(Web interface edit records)

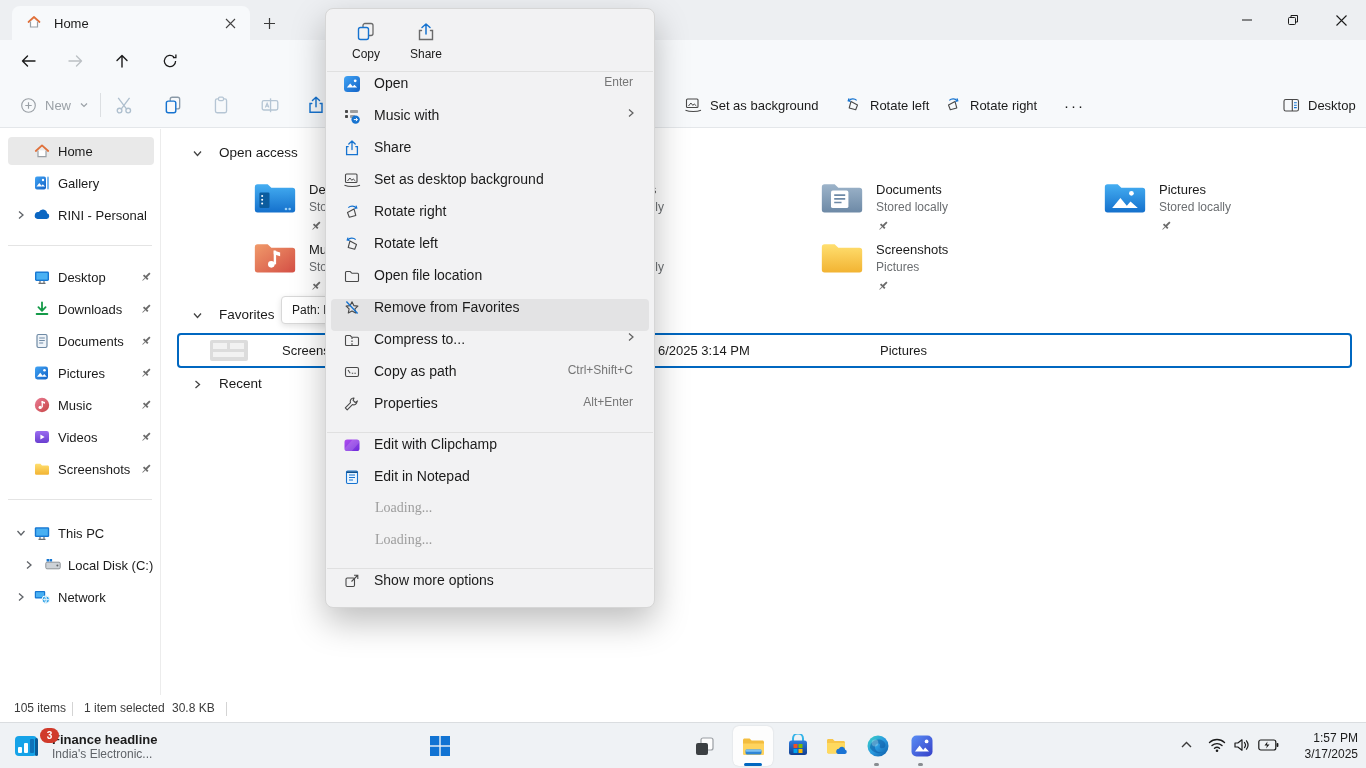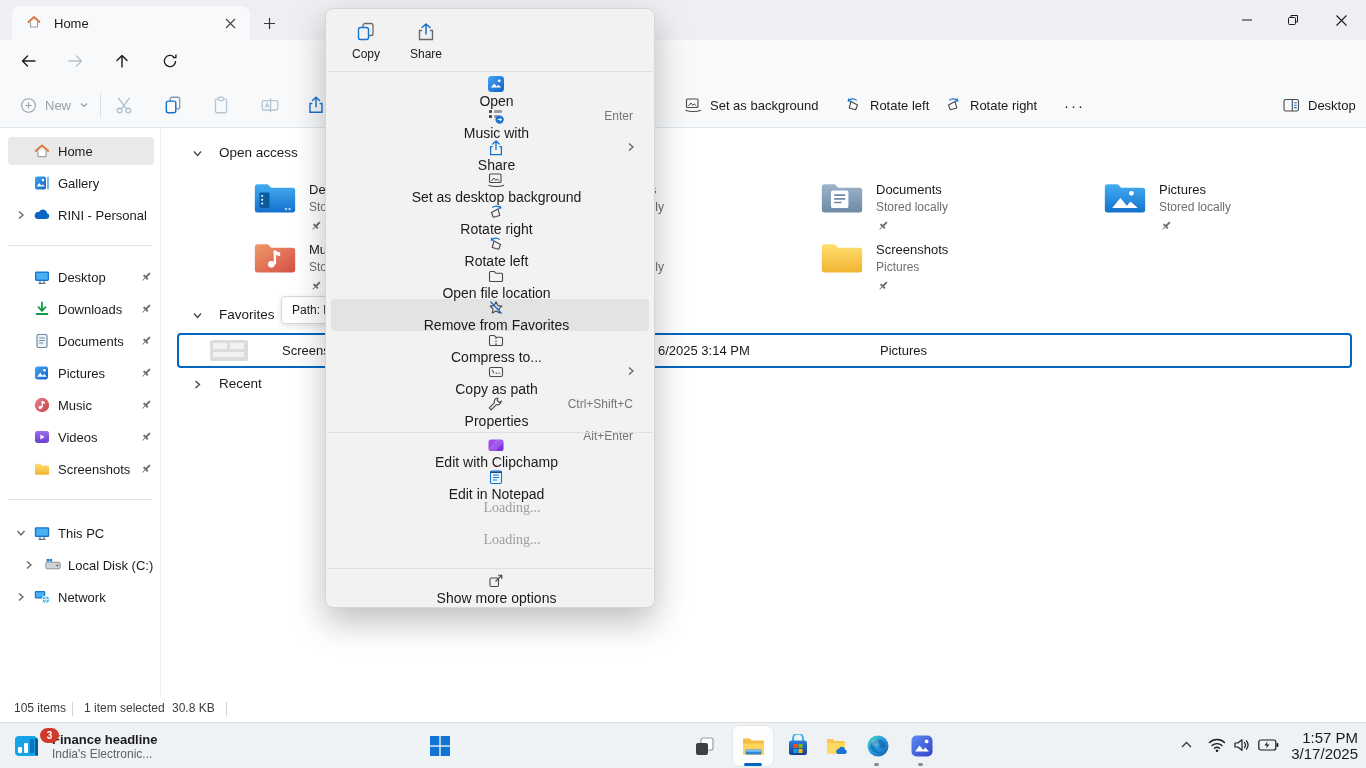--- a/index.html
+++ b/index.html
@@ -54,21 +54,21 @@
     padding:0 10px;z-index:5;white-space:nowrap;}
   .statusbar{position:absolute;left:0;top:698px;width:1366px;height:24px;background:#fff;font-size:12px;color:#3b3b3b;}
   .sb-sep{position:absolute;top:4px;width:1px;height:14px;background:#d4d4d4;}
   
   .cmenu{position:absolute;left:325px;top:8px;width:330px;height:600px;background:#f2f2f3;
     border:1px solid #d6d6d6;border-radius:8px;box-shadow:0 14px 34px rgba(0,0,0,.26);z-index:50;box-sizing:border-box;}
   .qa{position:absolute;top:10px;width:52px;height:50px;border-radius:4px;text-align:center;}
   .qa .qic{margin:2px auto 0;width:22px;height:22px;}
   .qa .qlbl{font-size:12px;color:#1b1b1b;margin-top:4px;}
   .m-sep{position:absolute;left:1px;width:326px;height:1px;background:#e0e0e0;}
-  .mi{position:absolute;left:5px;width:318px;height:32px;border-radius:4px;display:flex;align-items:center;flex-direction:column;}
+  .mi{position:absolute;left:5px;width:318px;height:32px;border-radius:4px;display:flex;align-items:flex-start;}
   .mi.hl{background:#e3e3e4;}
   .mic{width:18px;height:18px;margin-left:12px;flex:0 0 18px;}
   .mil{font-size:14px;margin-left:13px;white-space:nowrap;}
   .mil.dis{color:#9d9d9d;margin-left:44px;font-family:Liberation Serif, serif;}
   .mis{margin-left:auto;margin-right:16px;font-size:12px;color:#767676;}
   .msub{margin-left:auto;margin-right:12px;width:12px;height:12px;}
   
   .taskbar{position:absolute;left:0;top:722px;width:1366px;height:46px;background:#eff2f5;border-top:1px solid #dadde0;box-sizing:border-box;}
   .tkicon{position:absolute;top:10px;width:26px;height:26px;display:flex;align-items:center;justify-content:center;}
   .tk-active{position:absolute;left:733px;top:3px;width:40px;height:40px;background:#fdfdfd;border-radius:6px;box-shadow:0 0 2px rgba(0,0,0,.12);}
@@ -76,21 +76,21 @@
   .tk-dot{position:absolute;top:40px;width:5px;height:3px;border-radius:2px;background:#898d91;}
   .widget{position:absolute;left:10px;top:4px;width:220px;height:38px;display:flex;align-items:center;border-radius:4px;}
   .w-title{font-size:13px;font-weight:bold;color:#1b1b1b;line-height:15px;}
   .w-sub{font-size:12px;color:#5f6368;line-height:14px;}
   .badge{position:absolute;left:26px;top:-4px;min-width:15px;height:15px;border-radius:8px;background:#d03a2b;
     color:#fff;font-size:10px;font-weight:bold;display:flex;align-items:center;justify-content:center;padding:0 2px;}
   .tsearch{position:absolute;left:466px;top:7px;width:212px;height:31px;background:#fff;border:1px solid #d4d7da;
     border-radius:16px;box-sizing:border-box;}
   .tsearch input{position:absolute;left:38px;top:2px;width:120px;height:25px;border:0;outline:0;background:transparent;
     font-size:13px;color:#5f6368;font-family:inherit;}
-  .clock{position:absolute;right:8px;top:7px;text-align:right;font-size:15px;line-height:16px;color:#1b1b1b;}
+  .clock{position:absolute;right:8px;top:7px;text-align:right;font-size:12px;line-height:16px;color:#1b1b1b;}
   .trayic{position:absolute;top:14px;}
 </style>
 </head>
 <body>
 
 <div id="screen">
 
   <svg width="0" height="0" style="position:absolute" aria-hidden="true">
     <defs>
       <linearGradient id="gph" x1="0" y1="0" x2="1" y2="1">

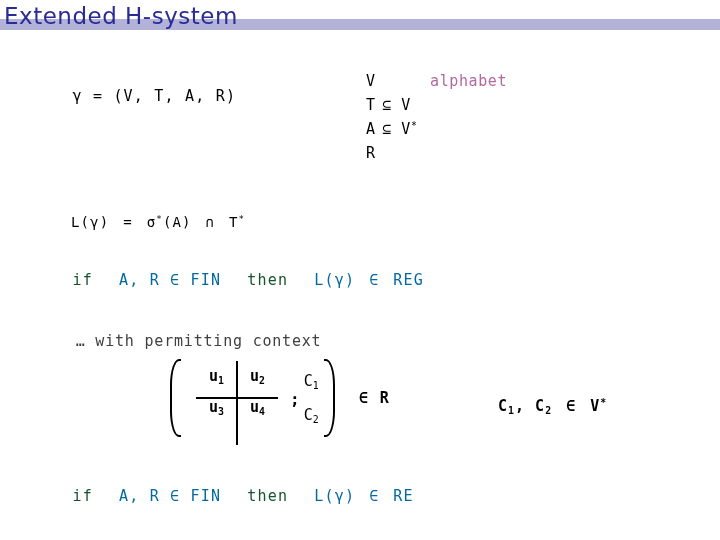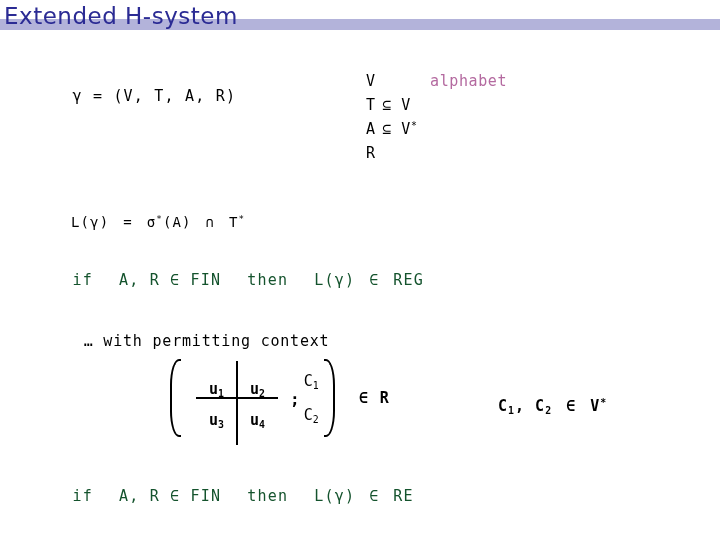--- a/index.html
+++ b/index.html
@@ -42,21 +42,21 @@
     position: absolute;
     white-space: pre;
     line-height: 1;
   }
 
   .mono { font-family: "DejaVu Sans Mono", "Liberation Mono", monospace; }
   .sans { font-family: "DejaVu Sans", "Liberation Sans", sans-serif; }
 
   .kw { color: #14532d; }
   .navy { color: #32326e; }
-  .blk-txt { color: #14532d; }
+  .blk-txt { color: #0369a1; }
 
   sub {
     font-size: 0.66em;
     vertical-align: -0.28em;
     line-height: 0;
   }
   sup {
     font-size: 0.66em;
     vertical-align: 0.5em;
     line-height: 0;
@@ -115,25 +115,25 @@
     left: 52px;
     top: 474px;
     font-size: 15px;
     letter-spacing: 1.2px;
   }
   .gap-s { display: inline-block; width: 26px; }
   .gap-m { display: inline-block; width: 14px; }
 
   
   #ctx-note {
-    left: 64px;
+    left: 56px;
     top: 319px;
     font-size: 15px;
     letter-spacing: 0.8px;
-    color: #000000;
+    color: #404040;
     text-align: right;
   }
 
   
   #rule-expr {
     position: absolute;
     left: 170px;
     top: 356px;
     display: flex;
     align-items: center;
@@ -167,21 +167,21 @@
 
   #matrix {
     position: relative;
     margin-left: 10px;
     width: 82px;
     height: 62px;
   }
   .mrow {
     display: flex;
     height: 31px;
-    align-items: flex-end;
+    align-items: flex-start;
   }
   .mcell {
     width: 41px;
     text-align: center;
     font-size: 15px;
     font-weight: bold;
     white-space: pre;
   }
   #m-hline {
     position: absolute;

▶ _Assignment_: All of the data is to be returned exactly, with no pictures included.

▶ _Written response_:
--- a/index.html
+++ b/index.html
@@ -54,21 +54,21 @@
     padding:0 10px;z-index:5;white-space:nowrap;}
   .statusbar{position:absolute;left:0;top:698px;width:1366px;height:24px;background:#fff;font-size:12px;color:#3b3b3b;}
   .sb-sep{position:absolute;top:4px;width:1px;height:14px;background:#d4d4d4;}
   
   .cmenu{position:absolute;left:325px;top:8px;width:330px;height:600px;background:#f2f2f3;
     border:1px solid #d6d6d6;border-radius:8px;box-shadow:0 14px 34px rgba(0,0,0,.26);z-index:50;box-sizing:border-box;}
   .qa{position:absolute;top:10px;width:52px;height:50px;border-radius:4px;text-align:center;}
   .qa .qic{margin:2px auto 0;width:22px;height:22px;}
   .qa .qlbl{font-size:12px;color:#1b1b1b;margin-top:4px;}
   .m-sep{position:absolute;left:1px;width:326px;height:1px;background:#e0e0e0;}
-  .mi{position:absolute;left:5px;width:318px;height:32px;border-radius:4px;display:flex;align-items:center;flex-direction:column;}
+  .mi{position:absolute;left:5px;width:318px;height:32px;border-radius:4px;display:flex;align-items:flex-start;}
   .mi.hl{background:#e3e3e4;}
   .mic{width:18px;height:18px;margin-left:12px;flex:0 0 18px;}
   .mil{font-size:14px;margin-left:13px;white-space:nowrap;}
   .mil.dis{color:#9d9d9d;margin-left:44px;font-family:Liberation Serif, serif;}
   .mis{margin-left:auto;margin-right:16px;font-size:12px;color:#767676;}
   .msub{margin-left:auto;margin-right:12px;width:12px;height:12px;}
   
   .taskbar{position:absolute;left:0;top:722px;width:1366px;height:46px;background:#eff2f5;border-top:1px solid #dadde0;box-sizing:border-box;}
   .tkicon{position:absolute;top:10px;width:26px;height:26px;display:flex;align-items:center;justify-content:center;}
   .tk-active{position:absolute;left:733px;top:3px;width:40px;height:40px;background:#fdfdfd;border-radius:6px;box-shadow:0 0 2px rgba(0,0,0,.12);}
@@ -76,21 +76,21 @@
   .tk-dot{position:absolute;top:40px;width:5px;height:3px;border-radius:2px;background:#898d91;}
   .widget{position:absolute;left:10px;top:4px;width:220px;height:38px;display:flex;align-items:center;border-radius:4px;}
   .w-title{font-size:13px;font-weight:bold;color:#1b1b1b;line-height:15px;}
   .w-sub{font-size:12px;color:#5f6368;line-height:14px;}
   .badge{position:absolute;left:26px;top:-4px;min-width:15px;height:15px;border-radius:8px;background:#d03a2b;
     color:#fff;font-size:10px;font-weight:bold;display:flex;align-items:center;justify-content:center;padding:0 2px;}
   .tsearch{position:absolute;left:466px;top:7px;width:212px;height:31px;background:#fff;border:1px solid #d4d7da;
     border-radius:16px;box-sizing:border-box;}
   .tsearch input{position:absolute;left:38px;top:2px;width:120px;height:25px;border:0;outline:0;background:transparent;
     font-size:13px;color:#5f6368;font-family:inherit;}
-  .clock{position:absolute;right:8px;top:7px;text-align:right;font-size:15px;line-height:16px;color:#1b1b1b;}
+  .clock{position:absolute;right:8px;top:7px;text-align:right;font-size:12px;line-height:16px;color:#1b1b1b;}
   .trayic{position:absolute;top:14px;}
 </style>
 </head>
 <body>
 
 <div id="screen">
 
   <svg width="0" height="0" style="position:absolute" aria-hidden="true">
     <defs>
       <linearGradient id="gph" x1="0" y1="0" x2="1" y2="1">

--- a/index.html
+++ b/index.html
@@ -42,21 +42,21 @@
     position: absolute;
     white-space: pre;
     line-height: 1;
   }
 
   .mono { font-family: "DejaVu Sans Mono", "Liberation Mono", monospace; }
   .sans { font-family: "DejaVu Sans", "Liberation Sans", sans-serif; }
 
   .kw { color: #14532d; }
   .navy { color: #32326e; }
-  .blk-txt { color: #14532d; }
+  .blk-txt { color: #0369a1; }
 
   sub {
     font-size: 0.66em;
     vertical-align: -0.28em;
     line-height: 0;
   }
   sup {
     font-size: 0.66em;
     vertical-align: 0.5em;
     line-height: 0;
@@ -115,25 +115,25 @@
     left: 52px;
     top: 474px;
     font-size: 15px;
     letter-spacing: 1.2px;
   }
   .gap-s { display: inline-block; width: 26px; }
   .gap-m { display: inline-block; width: 14px; }
 
   
   #ctx-note {
-    left: 64px;
+    left: 56px;
     top: 319px;
     font-size: 15px;
     letter-spacing: 0.8px;
-    color: #000000;
+    color: #404040;
     text-align: right;
   }
 
   
   #rule-expr {
     position: absolute;
     left: 170px;
     top: 356px;
     display: flex;
     align-items: center;
@@ -167,21 +167,21 @@
 
   #matrix {
     position: relative;
     margin-left: 10px;
     width: 82px;
     height: 62px;
   }
   .mrow {
     display: flex;
     height: 31px;
-    align-items: flex-end;
+    align-items: flex-start;
   }
   .mcell {
     width: 41px;
     text-align: center;
     font-size: 15px;
     font-weight: bold;
     white-space: pre;
   }
   #m-hline {
     position: absolute;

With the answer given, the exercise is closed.